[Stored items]
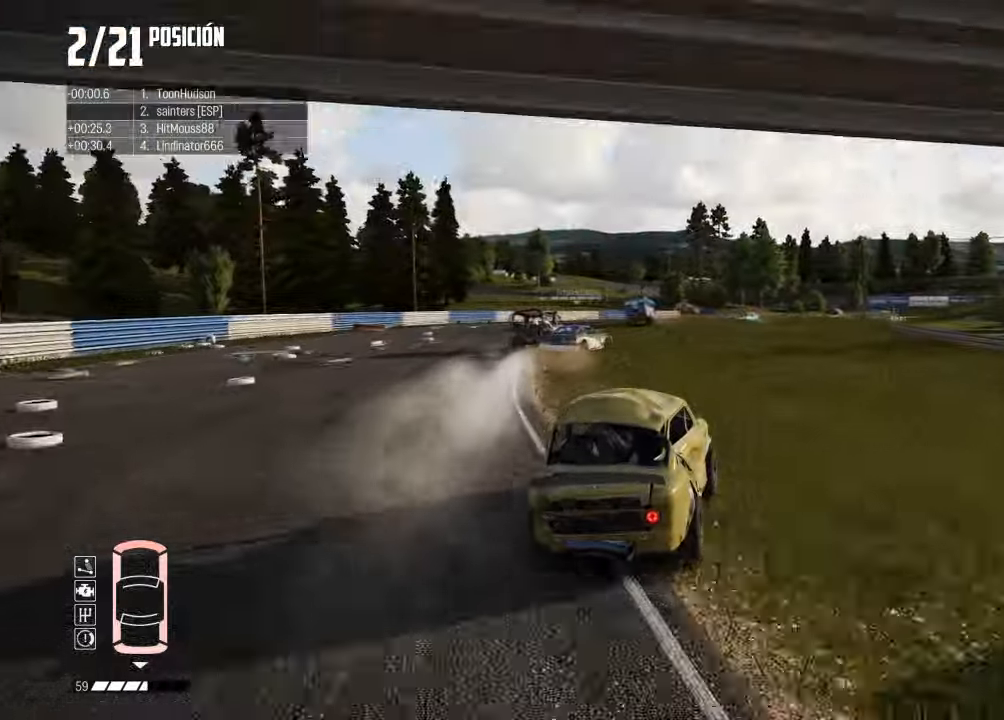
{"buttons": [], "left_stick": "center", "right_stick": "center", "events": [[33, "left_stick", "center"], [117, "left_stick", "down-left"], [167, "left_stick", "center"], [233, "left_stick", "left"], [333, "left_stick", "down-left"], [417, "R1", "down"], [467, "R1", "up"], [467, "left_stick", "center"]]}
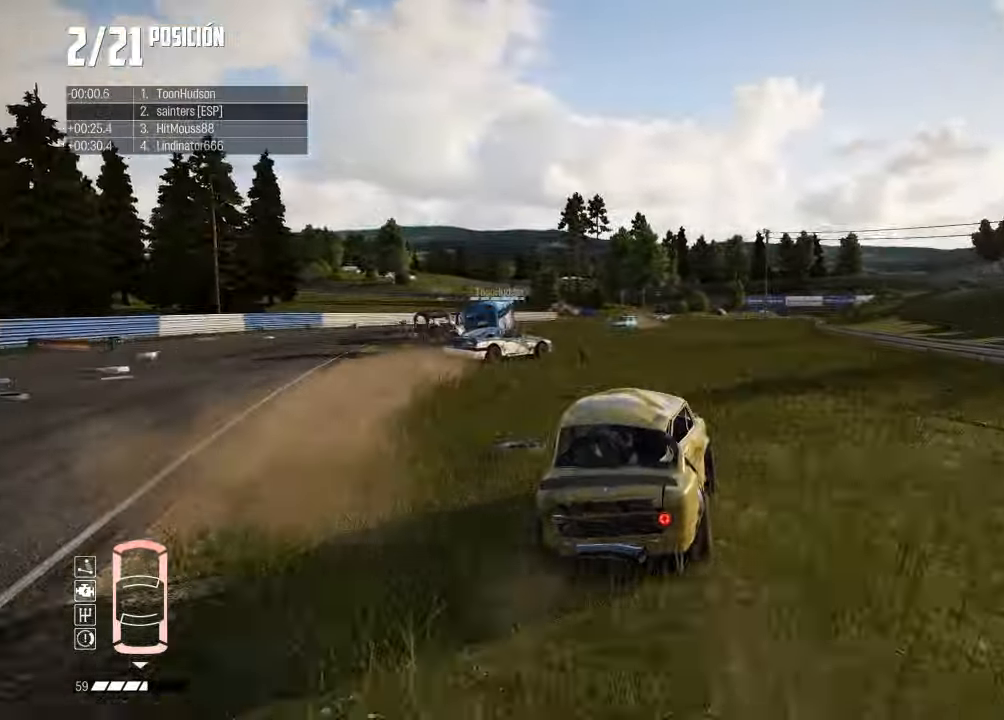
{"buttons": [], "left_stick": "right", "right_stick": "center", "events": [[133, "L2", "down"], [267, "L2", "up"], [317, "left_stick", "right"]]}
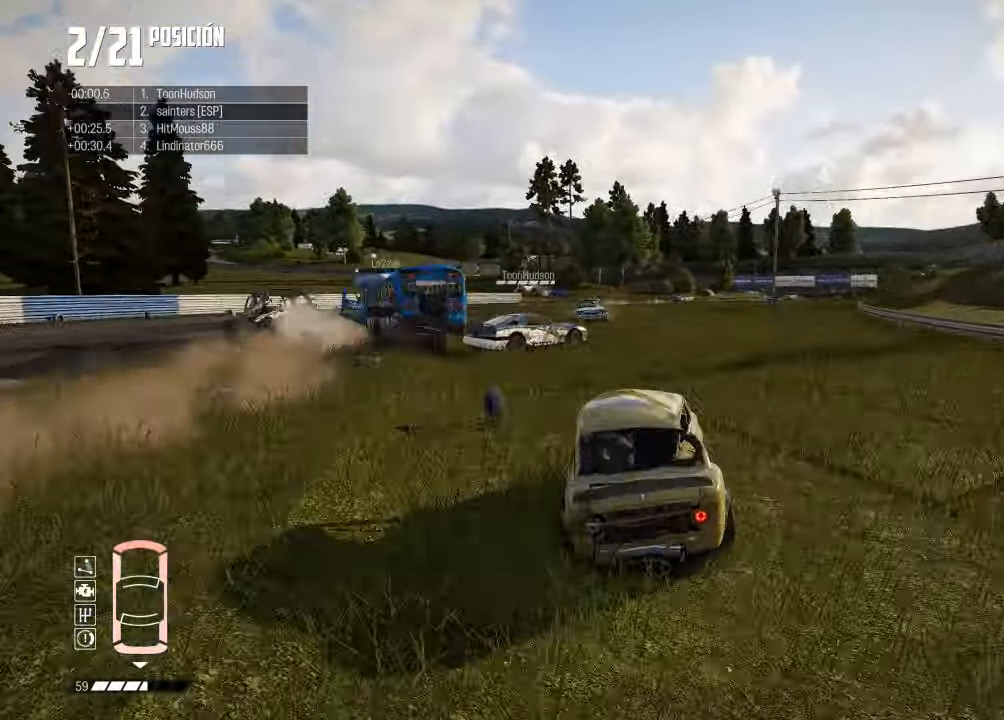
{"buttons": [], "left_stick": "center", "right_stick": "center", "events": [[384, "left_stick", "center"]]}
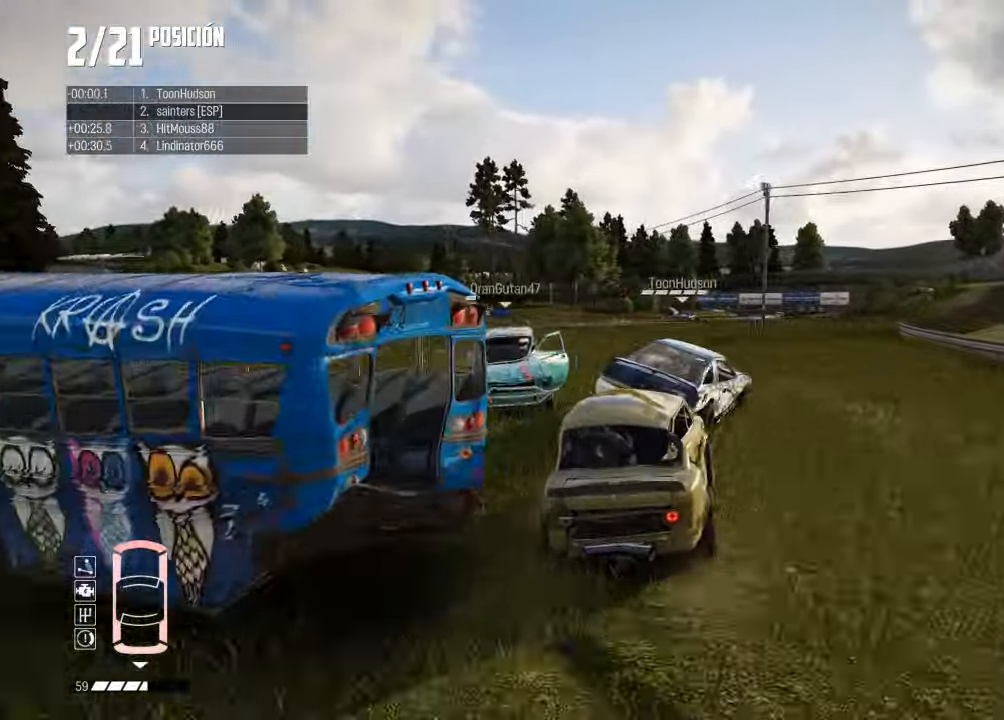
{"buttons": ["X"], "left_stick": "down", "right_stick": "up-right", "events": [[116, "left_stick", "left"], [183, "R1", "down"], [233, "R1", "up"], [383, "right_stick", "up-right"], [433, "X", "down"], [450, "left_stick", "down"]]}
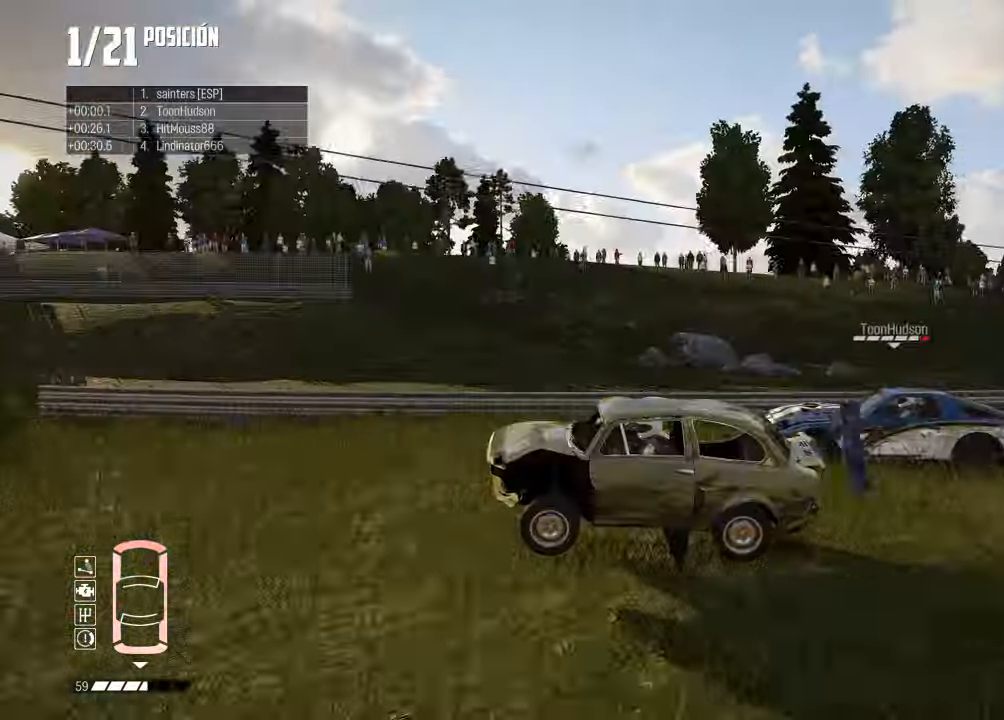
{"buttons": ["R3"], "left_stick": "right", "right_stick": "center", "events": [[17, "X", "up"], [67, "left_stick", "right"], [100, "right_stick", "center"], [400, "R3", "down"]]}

• Work to complete: The records above are to be set down exactly as written, with no images.

• Solution:
{"buttons": [], "left_stick": "center", "right_stick": "center", "events": [[33, "left_stick", "center"], [117, "left_stick", "down-left"], [167, "left_stick", "center"], [233, "left_stick", "left"], [333, "left_stick", "down-left"], [417, "R1", "down"], [467, "R1", "up"], [467, "left_stick", "center"]]}
{"buttons": [], "left_stick": "right", "right_stick": "center", "events": [[133, "L2", "down"], [267, "L2", "up"], [317, "left_stick", "right"]]}
{"buttons": [], "left_stick": "center", "right_stick": "center", "events": [[384, "left_stick", "center"]]}
{"buttons": ["X"], "left_stick": "down", "right_stick": "up-right", "events": [[116, "left_stick", "left"], [183, "R1", "down"], [233, "R1", "up"], [383, "right_stick", "up-right"], [433, "X", "down"], [450, "left_stick", "down"]]}
{"buttons": ["R3"], "left_stick": "right", "right_stick": "center", "events": [[17, "X", "up"], [67, "left_stick", "right"], [100, "right_stick", "center"], [400, "R3", "down"]]}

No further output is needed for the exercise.